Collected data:
• • • • •

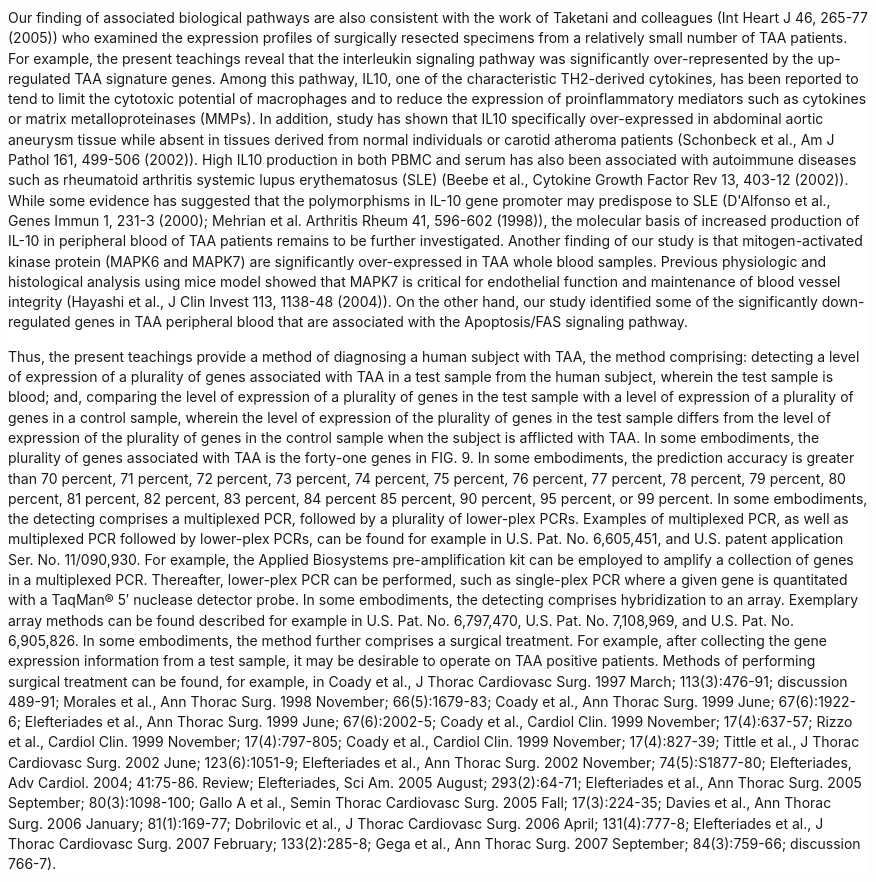 Our finding of associated biological pathways are also consistent with the work of Taketani and colleagues (Int Heart J 46, 265-77 (2005)) who examined the expression profiles of surgically resected specimens from a relatively small number of TAA patients. For example, the present teachings reveal that the interleukin signaling pathway was significantly over-represented by the up-regulated TAA signature genes. Among this pathway, IL10, one of the characteristic TH2-derived cytokines, has been reported to tend to limit the cytotoxic potential of macrophages and to reduce the expression of proinflammatory mediators such as cytokines or matrix metalloproteinases (MMPs). In addition, study has shown that IL10 specifically over-expressed in abdominal aortic aneurysm tissue while absent in tissues derived from normal individuals or carotid atheroma patients (Schonbeck et al., Am J Pathol 161, 499-506 (2002)). High IL10 production in both PBMC and serum has also been associated with autoimmune diseases such as rheumatoid arthritis systemic lupus erythematosus (SLE) (Beebe et al., Cytokine Growth Factor Rev 13, 403-12 (2002)). While some evidence has suggested that the polymorphisms in IL-10 gene promoter may predispose to SLE (D'Alfonso et al., Genes Immun 1, 231-3 (2000); Mehrian et al. Arthritis Rheum 41, 596-602 (1998)), the molecular basis of increased production of IL-10 in peripheral blood of TAA patients remains to be further investigated. Another finding of our study is that mitogen-activated kinase protein (MAPK6 and MAPK7) are significantly over-expressed in TAA whole blood samples. Previous physiologic and histological analysis using mice model showed that MAPK7 is critical for endothelial function and maintenance of blood vessel integrity (Hayashi et al., J Clin Invest 113, 1138-48 (2004)). On the other hand, our study identified some of the significantly down-regulated genes in TAA peripheral blood that are associated with the Apoptosis/FAS signaling pathway.

Thus, the present teachings provide a method of diagnosing a human subject with TAA, the method comprising: detecting a level of expression of a plurality of genes associated with TAA in a test sample from the human subject, wherein the test sample is blood; and, comparing the level of expression of a plurality of genes in the test sample with a level of expression of a plurality of genes in a control sample, wherein the level of expression of the plurality of genes in the test sample differs from the level of expression of the plurality of genes in the control sample when the subject is afflicted with TAA. In some embodiments, the plurality of genes associated with TAA is the forty-one genes in FIG. 9. In some embodiments, the prediction accuracy is greater than 70 percent, 71 percent, 72 percent, 73 percent, 74 percent, 75 percent, 76 percent, 77 percent, 78 percent, 79 percent, 80 percent, 81 percent, 82 percent, 83 percent, 84 percent 85 percent, 90 percent, 95 percent, or 99 percent. In some embodiments, the detecting comprises a multiplexed PCR, followed by a plurality of lower-plex PCRs. Examples of multiplexed PCR, as well as multiplexed PCR followed by lower-plex PCRs, can be found for example in U.S. Pat. No. 6,605,451, and U.S. patent application Ser. No. 11/090,930. For example, the Applied Biosystems pre-amplification kit can be employed to amplify a collection of genes in a multiplexed PCR. Thereafter, lower-plex PCR can be performed, such as single-plex PCR where a given gene is quantitated with a TaqMan® 5′ nuclease detector probe. In some embodiments, the detecting comprises hybridization to an array. Exemplary array methods can be found described for example in U.S. Pat. No. 6,797,470, U.S. Pat. No. 7,108,969, and U.S. Pat. No. 6,905,826. In some embodiments, the method further comprises a surgical treatment. For example, after collecting the gene expression information from a test sample, it may be desirable to operate on TAA positive patients. Methods of performing surgical treatment can be found, for example, in Coady et al., J Thorac Cardiovasc Surg. 1997 March; 113(3):476-91; discussion 489-91; Morales et al., Ann Thorac Surg. 1998 November; 66(5):1679-83; Coady et al., Ann Thorac Surg. 1999 June; 67(6):1922-6; Elefteriades et al., Ann Thorac Surg. 1999 June; 67(6):2002-5; Coady et al., Cardiol Clin. 1999 November; 17(4):637-57; Rizzo et al., Cardiol Clin. 1999 November; 17(4):797-805; Coady et al., Cardiol Clin. 1999 November; 17(4):827-39; Tittle et al., J Thorac Cardiovasc Surg. 2002 June; 123(6):1051-9; Elefteriades et al., Ann Thorac Surg. 2002 November; 74(5):S1877-80; Elefteriades, Adv Cardiol. 2004; 41:75-86. Review; Elefteriades, Sci Am. 2005 August; 293(2):64-71; Elefteriades et al., Ann Thorac Surg. 2005 September; 80(3):1098-100; Gallo A et al., Semin Thorac Cardiovasc Surg. 2005 Fall; 17(3):224-35; Davies et al., Ann Thorac Surg. 2006 January; 81(1):169-77; Dobrilovic et al., J Thorac Cardiovasc Surg. 2006 April; 131(4):777-8; Elefteriades et al., J Thorac Cardiovasc Surg. 2007 February; 133(2):285-8; Gega et al., Ann Thorac Surg. 2007 September; 84(3):759-66; discussion 766-7).
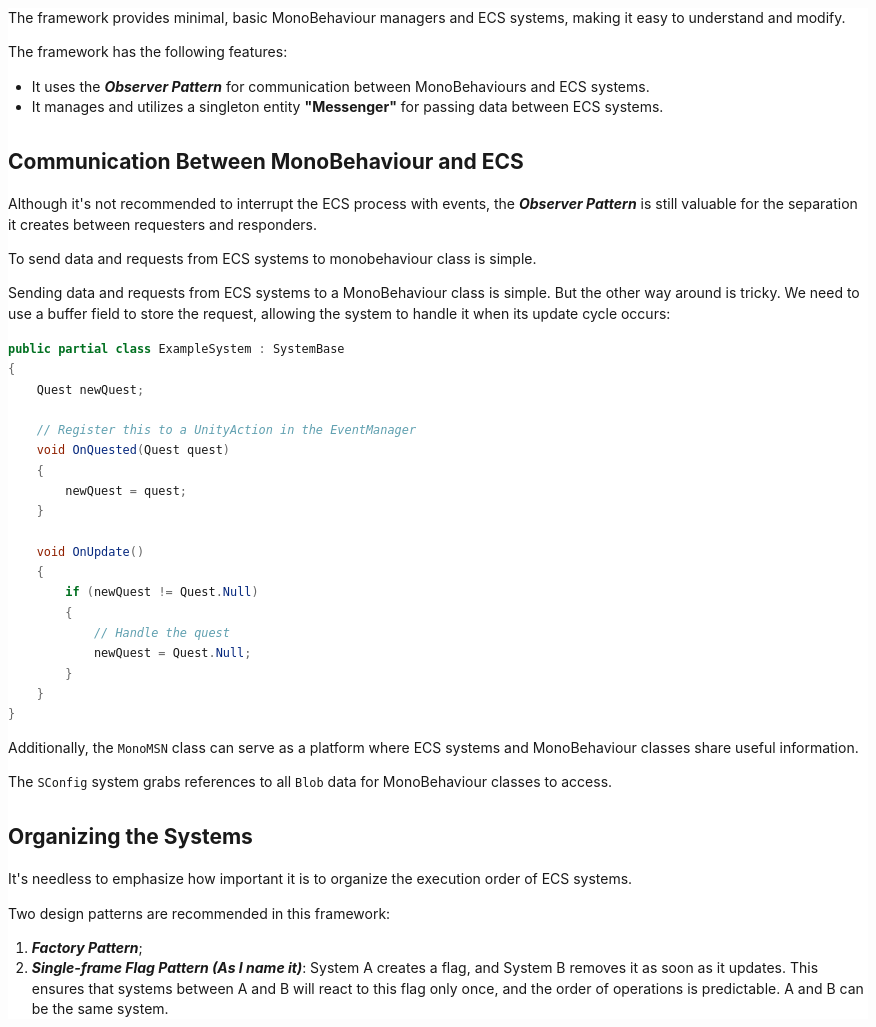 The framework provides minimal, basic MonoBehaviour managers and ECS systems, making it easy to understand and modify.

The framework has the following features:
- It uses the _**Observer Pattern**_ for communication between MonoBehaviours and ECS systems.
- It manages and utilizes a singleton entity **"Messenger"** for passing data between ECS systems.

## Communication Between MonoBehaviour and ECS
 
Although it's not recommended to interrupt the ECS process with events, the _**Observer Pattern**_ is still valuable for the separation it creates between requesters and responders.

To send data and requests from ECS systems to monobehaviour class is simple. 

Sending data and requests from ECS systems to a MonoBehaviour class is simple. But the other way around is tricky. We need to use a buffer field to store the request, allowing the system to handle it when its update cycle occurs:

```c#
public partial class ExampleSystem : SystemBase
{
	Quest newQuest;

	// Register this to a UnityAction in the EventManager
	void OnQuested(Quest quest)
	{
		newQuest = quest;
	}

	void OnUpdate()
	{
		if (newQuest != Quest.Null)
		{
			// Handle the quest
			newQuest = Quest.Null;
		}
	}
}
```

Additionally, the `MonoMSN` class can serve as a platform where ECS systems and MonoBehaviour classes share useful information.

The `SConfig` system grabs references to all `Blob` data for MonoBehaviour classes to access.

## Organizing the Systems

It's needless to emphasize how important it is to organize the execution order of ECS systems.

Two design patterns are recommended in this framework:
1. ***Factory Pattern***;
2. ***Single-frame Flag Pattern (As I name it)***: System A creates a flag, and System B removes it as soon as it updates. This ensures that systems between A and B will react to this flag only once, and the order of operations is predictable. A and B can be the same system.

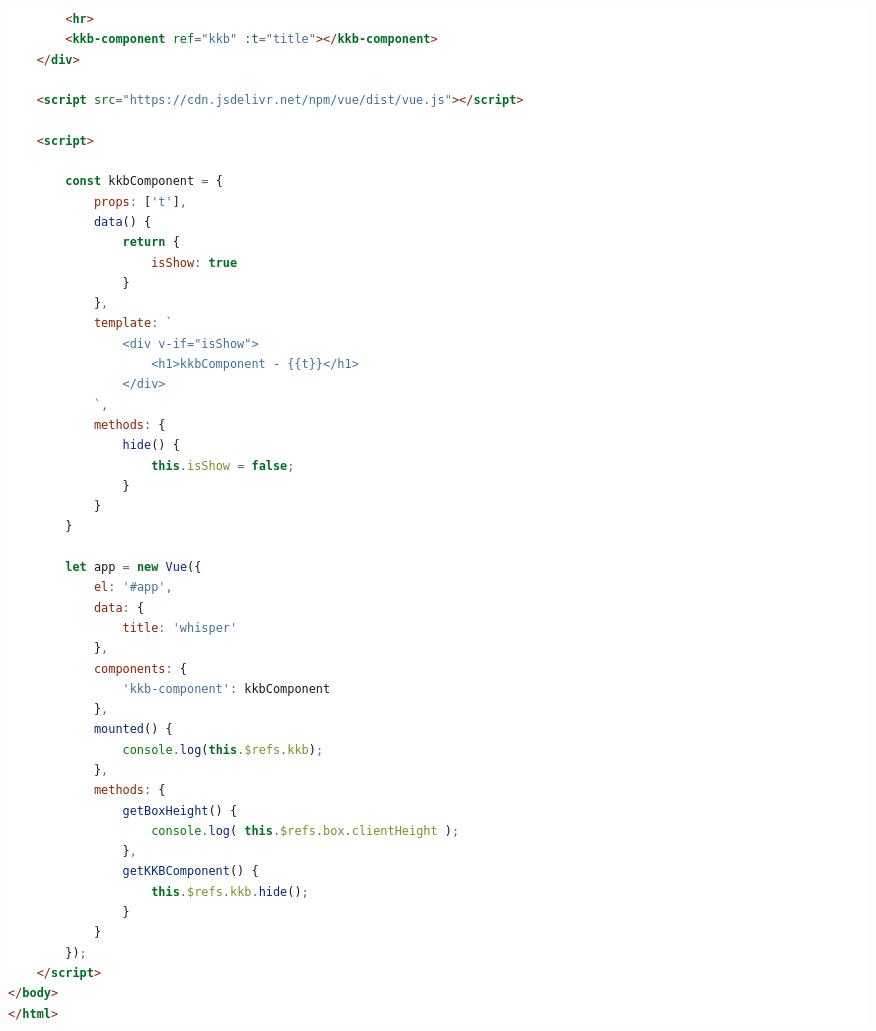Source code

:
 ```html
        <hr>
        <kkb-component ref="kkb" :t="title"></kkb-component>
    </div>
    
    <script src="https://cdn.jsdelivr.net/npm/vue/dist/vue.js"></script>

    <script>

        const kkbComponent = {
            props: ['t'],
            data() {
                return {
                    isShow: true
                }
            },
            template: `
                <div v-if="isShow">
                    <h1>kkbComponent - {{t}}</h1>
                </div>
            `,
            methods: {
                hide() {
                    this.isShow = false;
                }
            }
        }
        
        let app = new Vue({
            el: '#app',
            data: {
                title: 'whisper'
            },
            components: {
                'kkb-component': kkbComponent
            },
            mounted() {
                console.log(this.$refs.kkb);
            },
            methods: {
                getBoxHeight() {
                    console.log( this.$refs.box.clientHeight );
                },
                getKKBComponent() {
                    this.$refs.kkb.hide();
                }
            }
        });
    </script>
</body>
</html>
```

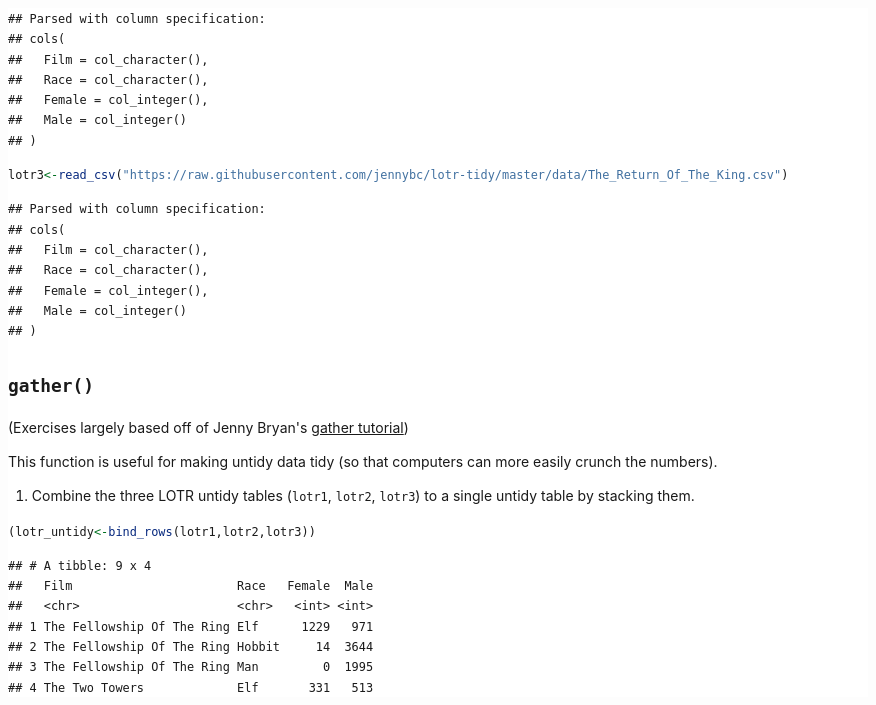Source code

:     ## Parsed with column specification:
    ## cols(
    ##   Film = col_character(),
    ##   Race = col_character(),
    ##   Female = col_integer(),
    ##   Male = col_integer()
    ## )

``` r
lotr3<-read_csv("https://raw.githubusercontent.com/jennybc/lotr-tidy/master/data/The_Return_Of_The_King.csv")
```

    ## Parsed with column specification:
    ## cols(
    ##   Film = col_character(),
    ##   Race = col_character(),
    ##   Female = col_integer(),
    ##   Male = col_integer()
    ## )

`gather()`
----------

(Exercises largely based off of Jenny Bryan's [gather tutorial](https://github.com/jennybc/lotr-tidy/blob/master/02-gather.md))

This function is useful for making untidy data tidy (so that computers can more easily crunch the numbers).

1.  Combine the three LOTR untidy tables (`lotr1`, `lotr2`, `lotr3`) to a single untidy table by stacking them.

``` r
(lotr_untidy<-bind_rows(lotr1,lotr2,lotr3))
```

    ## # A tibble: 9 x 4
    ##   Film                       Race   Female  Male
    ##   <chr>                      <chr>   <int> <int>
    ## 1 The Fellowship Of The Ring Elf      1229   971
    ## 2 The Fellowship Of The Ring Hobbit     14  3644
    ## 3 The Fellowship Of The Ring Man         0  1995
    ## 4 The Two Towers             Elf       331   513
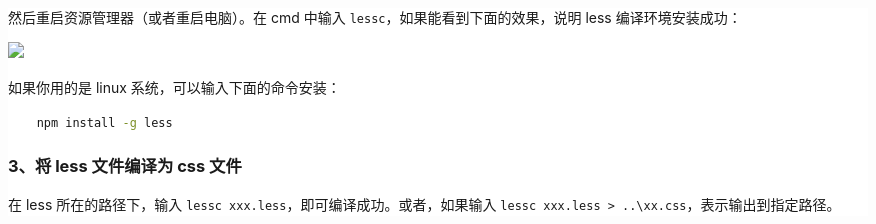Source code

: 然后重启资源管理器（或者重启电脑）。在 cmd 中输入 `lessc`，如果能看到下面的效果，说明 less 编译环境安装成功：

![](https://raw.githubusercontent.com/zhanghaooss/clouding/master/img/20180226_2217.png)

如果你用的是 linux 系统，可以输入下面的命令安装：

```bash
    npm install -g less
```

### 3、将 less 文件编译为 css 文件

在 less 所在的路径下，输入 `lessc xxx.less`，即可编译成功。或者，如果输入 `lessc xxx.less > ..\xx.css`，表示输出到指定路径。
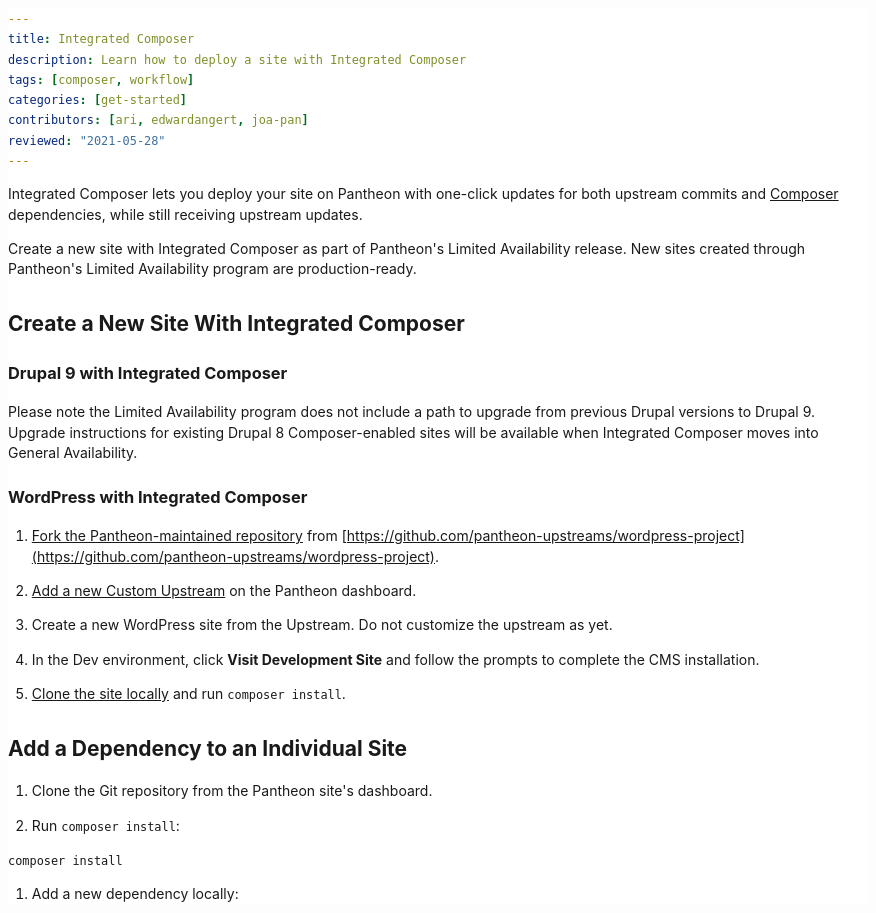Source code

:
 ```yaml
---
title: Integrated Composer
description: Learn how to deploy a site with Integrated Composer
tags: [composer, workflow]
categories: [get-started]
contributors: [ari, edwardangert, joa-pan]
reviewed: "2021-05-28"
---
```


Integrated Composer lets you deploy your site on Pantheon with one-click updates for both upstream commits and [Composer](/composer) dependencies, while still receiving upstream updates.

Create a new site with Integrated Composer as part of Pantheon's Limited Availability release. New sites created through Pantheon's Limited Availability program are production-ready.

## Create a New Site With Integrated Composer

### Drupal 9 with Integrated Composer

Please note the Limited Availability program does not include a path to upgrade from previous Drupal versions to Drupal 9. Upgrade instructions for existing Drupal 8 Composer-enabled sites will be available when Integrated Composer moves into General Availability.

<Partial file="drupal-9/drupal-9-upstream-install.md" />

### WordPress with Integrated Composer

1. [Fork the Pantheon-maintained repository](/create-custom-upstream#create-and-host-the-repository-remotely) from [https://github.com/pantheon-upstreams/wordpress-project](https://github.com/pantheon-upstreams/wordpress-project).

1. [Add a new Custom Upstream](/create-custom-upstream#connect-repository-to-pantheon) on the Pantheon dashboard.

1. Create a new WordPress site from the Upstream. Do not customize the upstream as yet.

1. In the Dev environment, click **Visit Development Site** and follow the prompts to complete the CMS installation.

1. [Clone the site locally](/local-development#get-the-code) and run `composer install`.


## Add a Dependency to an Individual Site

1. Clone the Git repository from the Pantheon site's dashboard.

1. Run `composer install`:

  ```bash{promptUser: user}
  composer install
  ```

1. Add a new dependency locally:
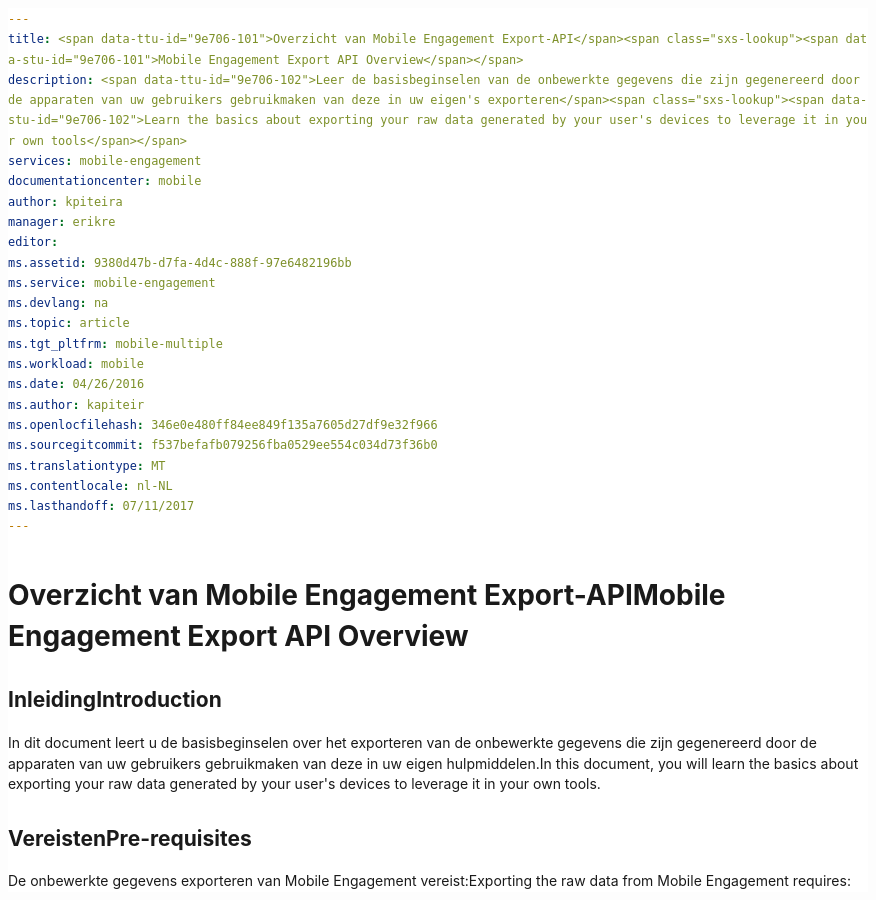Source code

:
 ```yaml
---
title: <span data-ttu-id="9e706-101">Overzicht van Mobile Engagement Export-API</span><span class="sxs-lookup"><span data-stu-id="9e706-101">Mobile Engagement Export API Overview</span></span>
description: <span data-ttu-id="9e706-102">Leer de basisbeginselen van de onbewerkte gegevens die zijn gegenereerd door de apparaten van uw gebruikers gebruikmaken van deze in uw eigen's exporteren</span><span class="sxs-lookup"><span data-stu-id="9e706-102">Learn the basics about exporting your raw data generated by your user's devices to leverage it in your own tools</span></span>
services: mobile-engagement
documentationcenter: mobile
author: kpiteira
manager: erikre
editor: 
ms.assetid: 9380d47b-d7fa-4d4c-888f-97e6482196bb
ms.service: mobile-engagement
ms.devlang: na
ms.topic: article
ms.tgt_pltfrm: mobile-multiple
ms.workload: mobile
ms.date: 04/26/2016
ms.author: kapiteir
ms.openlocfilehash: 346e0e480ff84ee849f135a7605d27df9e32f966
ms.sourcegitcommit: f537befafb079256fba0529ee554c034d73f36b0
ms.translationtype: MT
ms.contentlocale: nl-NL
ms.lasthandoff: 07/11/2017
---
```

# <a name="mobile-engagement-export-api-overview"></a><span data-ttu-id="9e706-103">Overzicht van Mobile Engagement Export-API</span><span class="sxs-lookup"><span data-stu-id="9e706-103">Mobile Engagement Export API Overview</span></span>
## <a name="introduction"></a><span data-ttu-id="9e706-104">Inleiding</span><span class="sxs-lookup"><span data-stu-id="9e706-104">Introduction</span></span>
<span data-ttu-id="9e706-105">In dit document leert u de basisbeginselen over het exporteren van de onbewerkte gegevens die zijn gegenereerd door de apparaten van uw gebruikers gebruikmaken van deze in uw eigen hulpmiddelen.</span><span class="sxs-lookup"><span data-stu-id="9e706-105">In this document, you will learn the basics about exporting your raw data generated by your user's devices to leverage it in your own tools.</span></span>

## <a name="pre-requisites"></a><span data-ttu-id="9e706-106">Vereisten</span><span class="sxs-lookup"><span data-stu-id="9e706-106">Pre-requisites</span></span>
<span data-ttu-id="9e706-107">De onbewerkte gegevens exporteren van Mobile Engagement vereist:</span><span class="sxs-lookup"><span data-stu-id="9e706-107">Exporting the raw data from Mobile Engagement requires:</span></span>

• • • • •

_Assignment:_ Check each line of the records above for "title", and copy those that have it.

_Solution to the problem:_
        <kkb-component ref="kkb" :t="title"></kkb-component>
                title: 'whisper'
title: Integrated Composer
title: <span data-ttu-id="9e706-101">Overzicht van Mobile Engagement Export-API</span><span class="sxs-lookup"><span data-stu-id="9e706-101">Mobile Engagement Export API Overview</span></span>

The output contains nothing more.